GUENOT PHILIPPE
I watched EYE OF THE BEHOLDER a couple of weeks ago. It was the remake of this film, itself adapted from Marc Behm's novel. Both were. Each of these two movies is pretty good, but very different in the way of filming and also story telling. I would say this one is closer to the book, at least about the pear eater female character played by Isabelle Adjani. As far as I remember, it is not spoken about in the 1999 film. I also appreciate the Geneviève Page's performance as the Michel Serrault's boss, she reminds me Paul Meurisse in her way of talking, at least in her first sequence. Pretty amusing. This is the best French crime mystery movie from the eighties. a sad and poor decade for the French movie industry.
writers_reign
There is, alas, only one Prevert and if only Audiard realized and accepted that he may have abandoned his attempts to eclipse Prevert as a master of word-play and been content to try and equal him though even that was never going to happen. Claude Miller is definitely quirky and probably wouldn't know how to go about shooting an 'ordinary' film and as a result he either misses by a mile or hits one out of the park. This is one of his most surreal efforts but also one of his best but it helps if you are prepared to accept wackiness as Art form.

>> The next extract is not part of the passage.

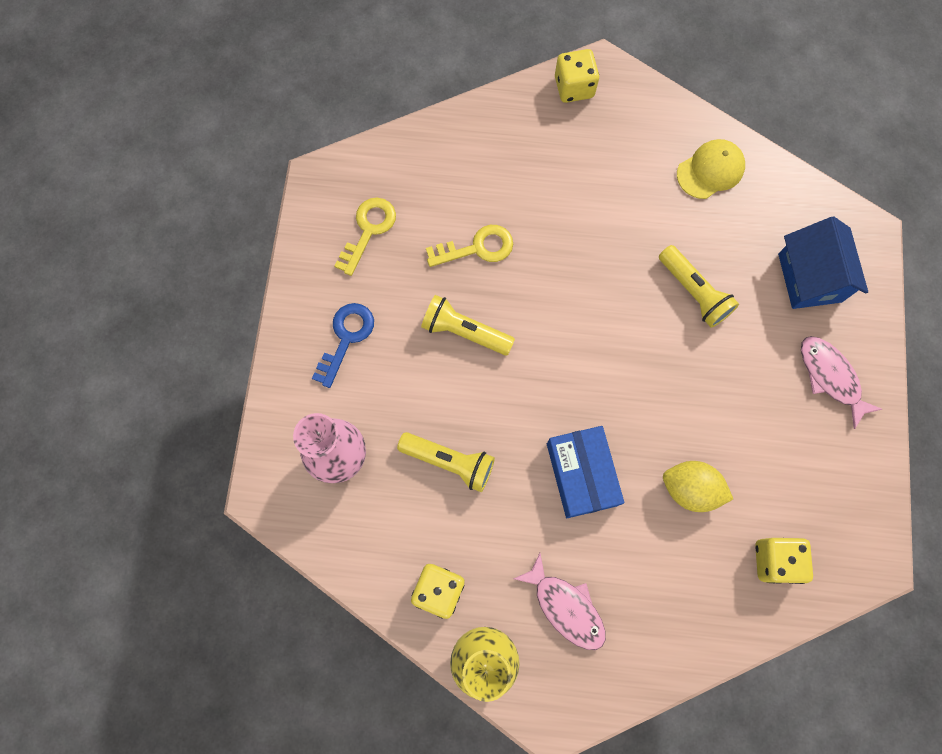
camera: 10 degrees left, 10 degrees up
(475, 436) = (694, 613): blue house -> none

A private investigator, Serrault, barely going through the motions of living since he allowed a personal tragedy - his wife walked out on him taking the daughter he never really knew and the daughter subsequently died aged seven - to color everything that came after, is assigned a fairly routine case to discredit what is assumed to be the gold-digging fiancé of a wealthy young man; instead he finds she is a serial killer and allows himself to fantasise that she is his lost daughter miraculously restored to life and is happy to watch passively as she moves from country to country leaving a string of dead man - plus one lesbian lover - in her wake; he is also not above covering her tracks. In terms of realism it makes Lord Of The Rings look like a documentary but it is also compelling. If you like this sort of thing this is the sort of thing you'll like.
Bob Taylor
The French love for American crime novels has been written about many times. Jim Thompson's works have been adapted by many of the leading directors. Truffaut's early career was based largely on this genre; he made Shoot the Pianist from David Goodis's novel, and many of Chabrol's films are taken from American pulp. Claude Miller made his second film Dites-lui que je l'aime from Patricia Highsmith's This Sweet Sickness.In Mortelle Randonnee, Miller is working with Marc Behm's novel The Eye of the Beholder, which I haven't read. I suppose Miller chose to throw out most of the plot elements of Behm's book; that's the usual practice in France. The theme of obsessional love of a man for the girl he believes to be his daughter is triumphantly brought to life by a great cast, aided by Carla Bley's richly melancholic music (post-modern brass band?), Pierre Lhomme's lovely camera-work (those rain-slicked night shots, the sad neon lights on hotel fronts), the expert choice of sets (Helmut Newton would have loved that German health spa where Catherine meets the lesbian Cora).Finally, the wonderful cast: Michel Serrault so wistful as the private investigator preparing an endless series of cover-ups of Adjani's killings, he's as good here as he was in Garde à vue; Isabelle Adjani living on her jangled nerves as she criss-crosses Europe in search of new prey; Geneviève Page (who I remember from Belle de jour--the brothel keeper) as the crisp director of the detective agency Serrault works for; the startling transformation of the gorgeous Stéphane Audran into a homely housewife--what a makeup job--who is also tracking Adjani. The last act is darker and more anguished than the preceding ones, the viewer will have to resist the urge to ask what happened to the comic bits.
Kurt Thomas
One of the best movies ever. Very dark, very deadpan, perfect acting. Great script, too.The La Paloma version in the blind man's villa is by Hans Albers.